China’s $10.2b (RMB72.7b) Pinglu Canal, due to open by the end of 2026, is poised to deliver more than $730m (RMB5.2b) in annual logistics savings, according to a CGS International report.

It is also expected to cut maritime distances from inland Guangxi to ASEAN markets by roughly 560 kilometres.

Whilst cargo volumes are expected to rise as trade reroutes through the Beibu Gulf, shorter sailing distances are likely to compress freight rates, creating a volume-versus-yield trade-off for shipping operators.

Beibu Gulf Port, which handled more than 10 million twenty-foot equivalent units in 2025 and connects to over 200 ports across nearly 100 countries, stands to absorb incremental flows as inland provinces gain direct maritime access.

The report said the redistribution could ease pressure on Guangdong’s port cluster whilst diversifying China’s southern export channels.

Moreover, industrial demand from southwestern China—including electric vehicle and stainless steel production—relies on inputs such as Indonesian nickel and coal, as well as Malaysian rubber.

“Lower transport costs and improved bulk shipping efficiency could tighten supply chains and reduce input price volatility.”

In agriculture, time savings of about two days—based on typical sailing speeds—are material for high-value perishables. Guangxi imported 1.7 million tonnes of ASEAN in 2024, accounting for roughly one-third of China’s fruit imports from the bloc by value.

Meanwhile, Vietnam dominated these flows with 92% of volume and 80% of value, followed by Thailand at 6% and 18%, respectively.
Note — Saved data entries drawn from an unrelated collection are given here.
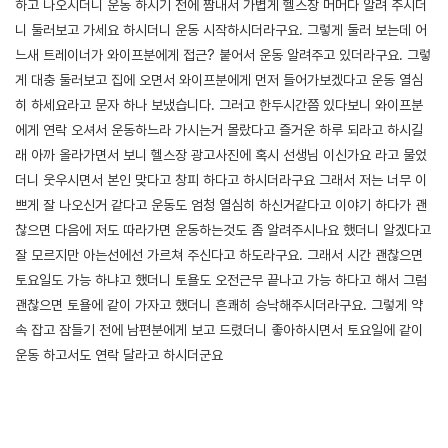
하고 나오시더니 운동 하시기 전에 짬내서 가볍게 헬스장 머머다 알려 주시더
니 둘러보고 가세요 하시더니 운동 시작하시더라구요. 그렇게 둘러 보는데 어
느새 트레이너가 와이프분에게 접근? 붙어서 운동 알려주고 있더라구요. 그렇
게 대충 둘러보고 집에 오면서 와이프분에게 먼저 들어가보겠다고 운동 열심
히 하세요라고 문자 하나 보냈습니다. 그러고 한두시간쯤 있다보니 와이프분
에게 연락 오셔서 운동하느라 가시는거 몰랐다고 즐거운 하루 되라고 하시길
래 아까 올라가면서 보니 헬스장 광고사진에 혹시 선생님 이신가요 라고 물었
더니 웃우시면서 본인 맞다고 창피 하다고 하시더라구요 그래서 저는 너무 이
쁘게 잘 나오신거 같다고 운동도 엄청 열심히 하신거같다고 이야기 하다가 괜
찮으면 다음에 저도 따라가면 운동하는것도 좀 알려주시나요 했더니 알겠다고
잘 모르지만 아는선에선 가르쳐 주신다고 하도라구요. 그래서 시간 괜찮으면
토요일도 가능 하냐고 했더니 토욜도 오전근무 끝나고 가능 하다고 해서 그럼
괜찮으면 토욜에 같이 가자고 했더니 흔쾌히 승낙해주시더라구요. 그렇게 약
속 잡고 잠들기 전에 남편분에게 보고 드렸더니 좋아하시면서 토요일에 같이
운동 하고서도 연락 달라고 하시더군요
[출처]
작업남 썰 두번째 ( 야설 | 은꼴사 | 썰모음 | 성인썰 - 핫썰닷컴)
?bo_table=ssul19&wr_id=1505841
토토사이트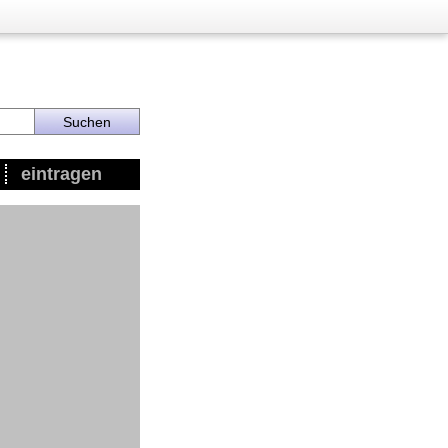
eintragen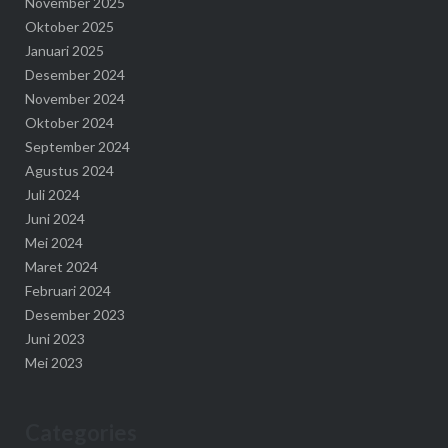
November 2025
Oktober 2025
Januari 2025
Desember 2024
November 2024
Oktober 2024
September 2024
Agustus 2024
Juli 2024
Juni 2024
Mei 2024
Maret 2024
Februari 2024
Desember 2023
Juni 2023
Mei 2023
Categories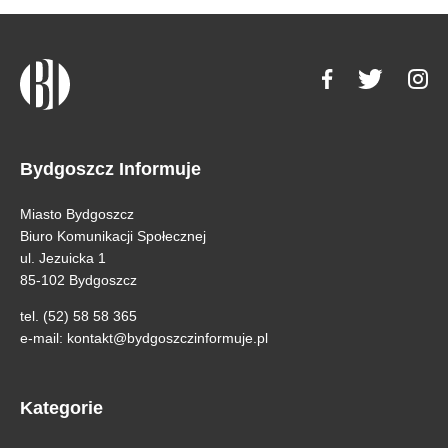
Bydgoszcz Informuje
Miasto Bydgoszcz
Biuro Komunikacji Społecznej
ul. Jezuicka 1
85-102 Bydgoszcz
tel. (52) 58 58 365
e-mail:
kontakt@bydgoszczinformuje.pl
Kategorie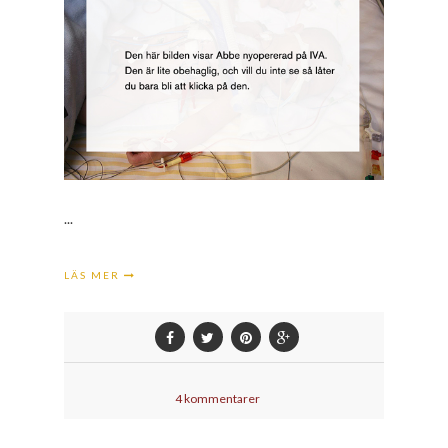
...
LÄS MER
4 kommentarer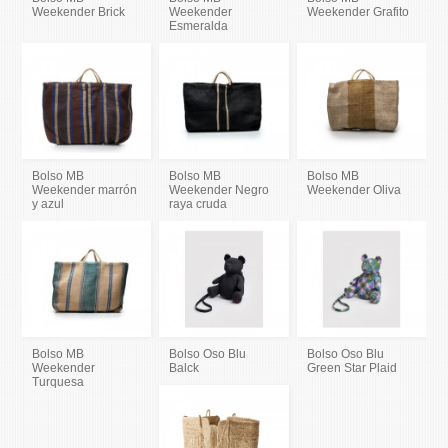
Weekender Brick
Weekender
Weekender Grafito
Esmeralda
Bolso MB
Bolso MB
Bolso MB
Weekender marrón
Weekender Negro
Weekender Oliva
y azul
raya cruda
Bolso MB
Bolso Oso Blu
Bolso Oso Blu
Weekender
Balck
Green Star Plaid
Turquesa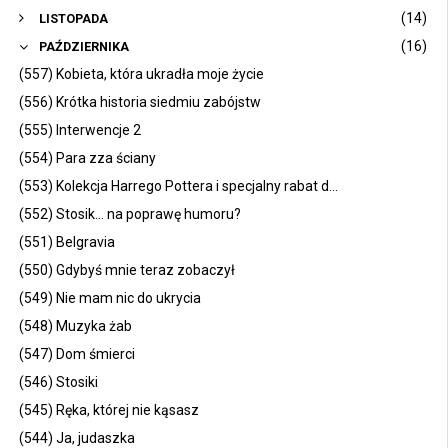
(14)
LISTOPADA
(16)
PAŹDZIERNIKA
(557) Kobieta, która ukradła moje życie
(556) Krótka historia siedmiu zabójstw
(555) Interwencje 2
(554) Para zza ściany
(553) Kolekcja Harrego Pottera i specjalny rabat d...
(552) Stosik... na poprawę humoru?
(551) Belgravia
(550) Gdybyś mnie teraz zobaczył
(549) Nie mam nic do ukrycia
(548) Muzyka żab
(547) Dom śmierci
(546) Stosiki
(545) Ręka, której nie kąsasz
(544) Ja, judaszka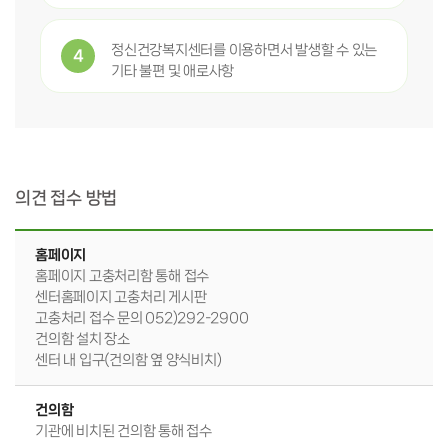
정신건강복지센터를 이용하면서 발생할 수 있는
4
기타 불편 및 애로사항
의견 접수 방법
홈페이지
홈페이지 고충처리함 통해 접수
센터홈페이지 고충처리 게시판
고충처리 접수 문의 052)292-2900
건의함 설치 장소
센터 내 입구(건의함 옆 양식비치)
건의함
기관에 비치된 건의함 통해 접수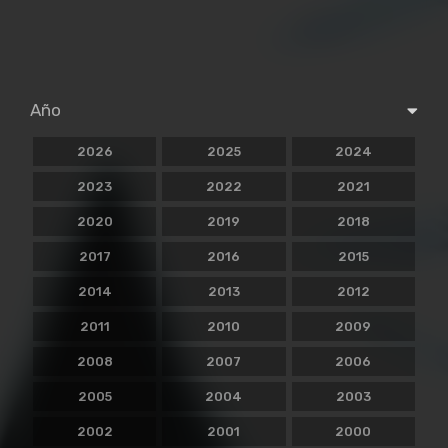
Año
2026
2025
2024
2023
2022
2021
2020
2019
2018
2017
2016
2015
2014
2013
2012
2011
2010
2009
2008
2007
2006
2005
2004
2003
2002
2001
2000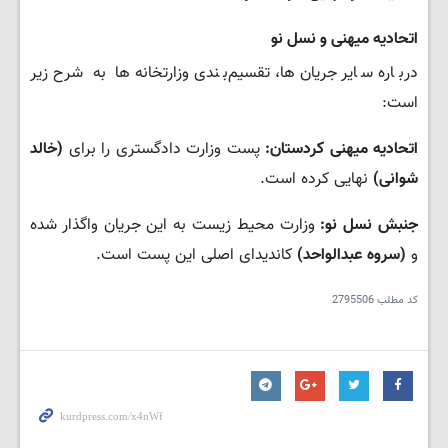
اتحادیه میهنی و نسل نو
​درباره سایر جریان‌ها، تقسیم‌بندی وزارتخانه‌ها به شرح زیر
است:
اتحادیه میهنی کردستان:
پست وزارت دادگستری را برای
(خالد
شوانی)
نهایی کرده است.
جنبش نسل نو:
وزارت محیط زیست به این جریان واگذار شده
و
(سروه عبدالواحد)
کاندیدای اصلی این پست است.
کد مطلب
2795506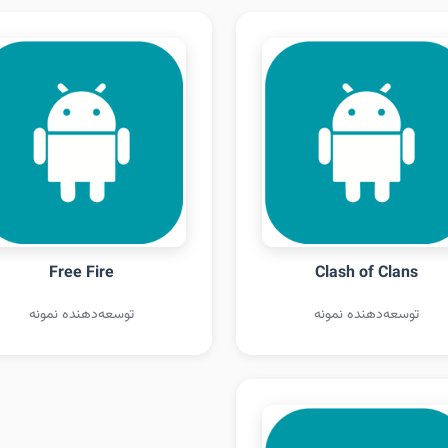
Free Fire
Clash of Clans
توسعه‌دهنده نمونه
توسعه‌دهنده نمونه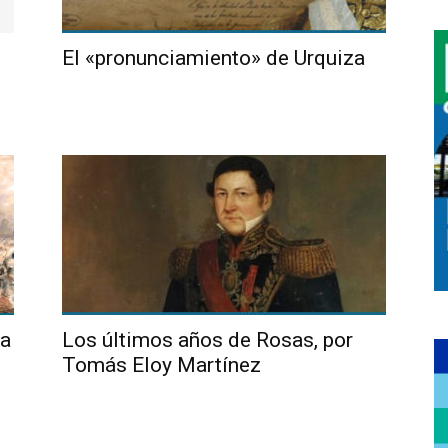
El «pronunciamiento» de Urquiza
na
Los últimos años de Rosas, por
Tomás Eloy Martínez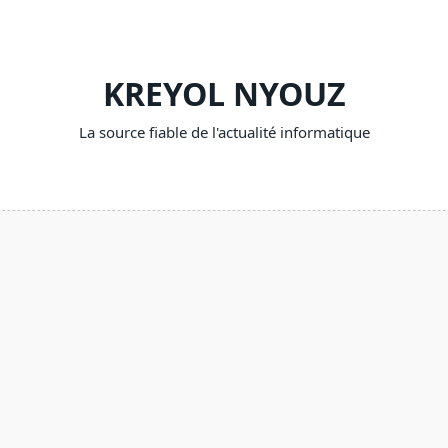
KREYOL NYOUZ
La source fiable de l'actualité informatique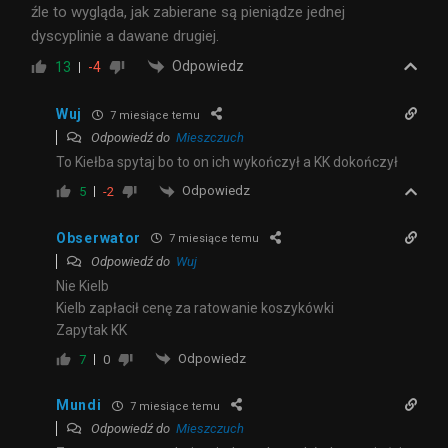
źle to wygląda, jak zabierane są pieniądze jednej
dyscyplinie a dawane drugiej.
Odpowiedz
13
-4
Wuj
7 miesiące temu
Odpowiedź do
Mieszczuch
To Kiełba spytaj bo to on ich wykończył a KK dokończył
Odpowiedz
5
-2
Obserwator
7 miesiące temu
Odpowiedź do
Wuj
Nie Kielb
Kielb zapłacił cenę za ratowanie koszykówki
Zapytak KK
Odpowiedz
7
0
Mundi
7 miesiące temu
Odpowiedź do
Mieszczuch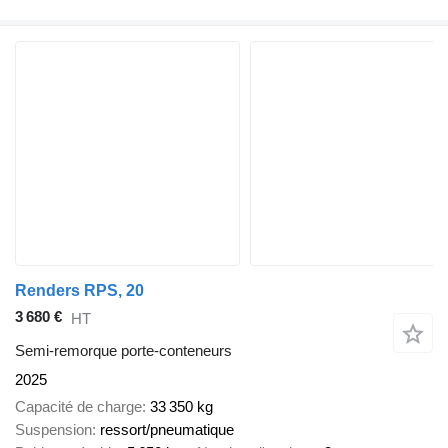
Renders RPS, 20
3 680 €
HT
Semi-remorque porte-conteneurs
2025
Capacité de charge
33 350 kg
Suspension
ressort/pneumatique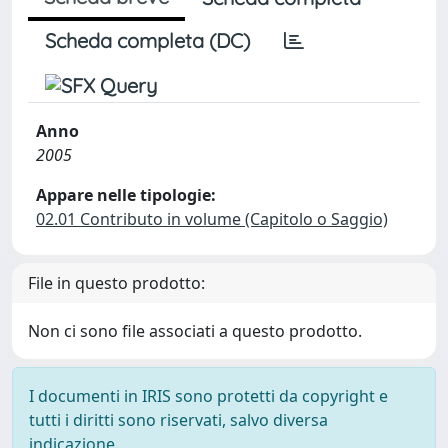
Scheda completa (DC)
Anno
2005
Appare nelle tipologie:
02.01 Contributo in volume (Capitolo o Saggio)
File in questo prodotto:
Non ci sono file associati a questo prodotto.
I documenti in IRIS sono protetti da copyright e
tutti i diritti sono riservati, salvo diversa
indicazione.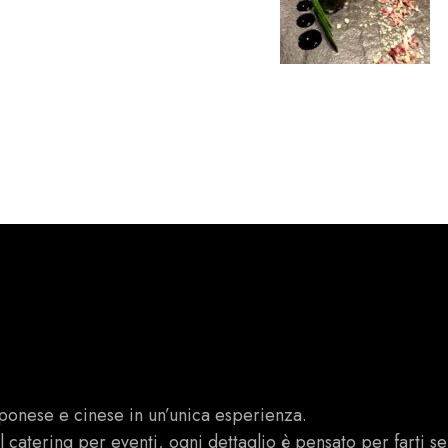
ponese e cinese in un’unica esperienza.
al catering per eventi, ogni dettaglio è pensato per farti se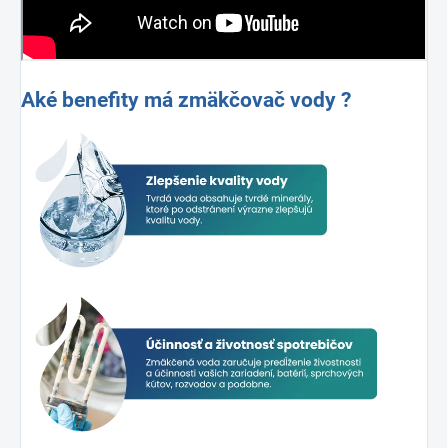
Aké benefity má zmäkčovač vody ?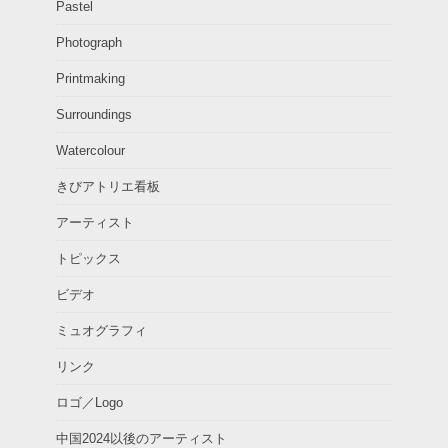
Pastel
Photograph
Printmaking
Surroundings
Watercolour
きびアトリエ看板
アーティスト
トピックス
ビデオ
ミュオグラフィ
リンク
ロゴ／Logo
中国2024以後のアーティスト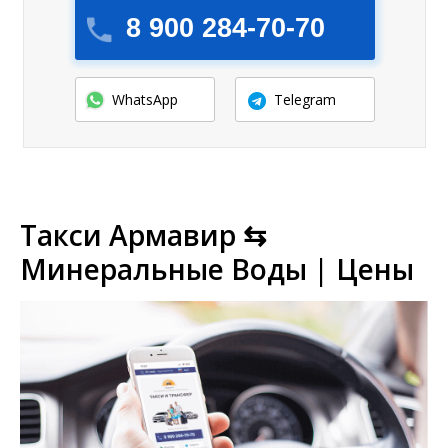
8 900 284-70-70
WhatsApp
Telegram
Такси Армавир ⇆
Минеральные Воды | Цены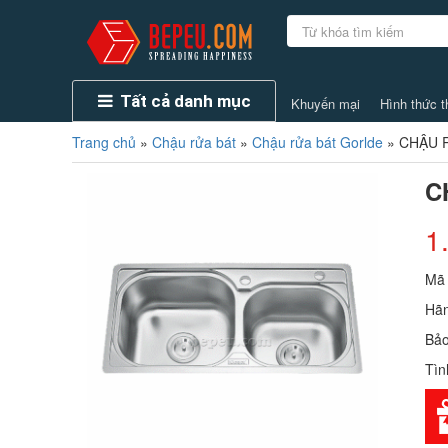
Tất cả danh mục
Khuyến mại
Hình thức t
Trang chủ
»
Chậu rửa bát
»
Chậu rửa bát Gorlde
»
CHẬU 
C
1
Mã
Hãn
Bảo
Tìn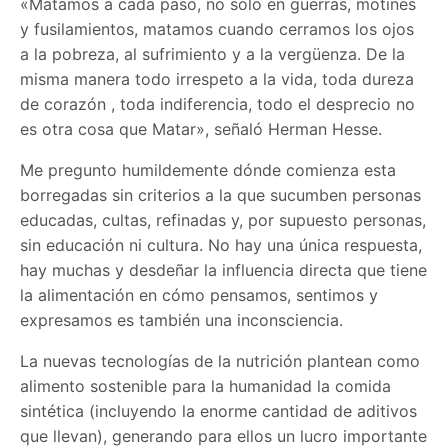
«Matamos a cada paso, no solo en guerras, motines
y fusilamientos, matamos cuando cerramos los ojos
a la pobreza, al sufrimiento y a la vergüenza. De la
misma manera todo irrespeto a la vida, toda dureza
de corazón , toda indiferencia, todo el desprecio no
es otra cosa que Matar», señaló Herman Hesse.
Me pregunto humildemente dónde comienza esta
borregadas sin criterios a la que sucumben personas
educadas, cultas, refinadas y, por supuesto personas,
sin educación ni cultura. No hay una única respuesta,
hay muchas y desdeñar la influencia directa que tiene
la alimentación en cómo pensamos, sentimos y
expresamos es también una inconsciencia.
La nuevas tecnologías de la nutrición plantean como
alimento sostenible para la humanidad la comida
sintética (incluyendo la enorme cantidad de aditivos
que llevan), generando para ellos un lucro importante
The canal also alters competitive dynamics in manufacturing as lower outbound logistics costs are expected to increase the price competitiveness of Chinese goods in ASEAN markets.

Despite the scale of the project, capacity constraints—including limits on vessel size of up to 5,000 tonnes—mean the canal will function as an additional corridor rather than a substitute for existing Pearl River Delta routes.

Instead, its impact is likely to be felt most acutely in pricing, routing decisions and regional trade balances as companies recalibrate supply chains around a materially lower cost base.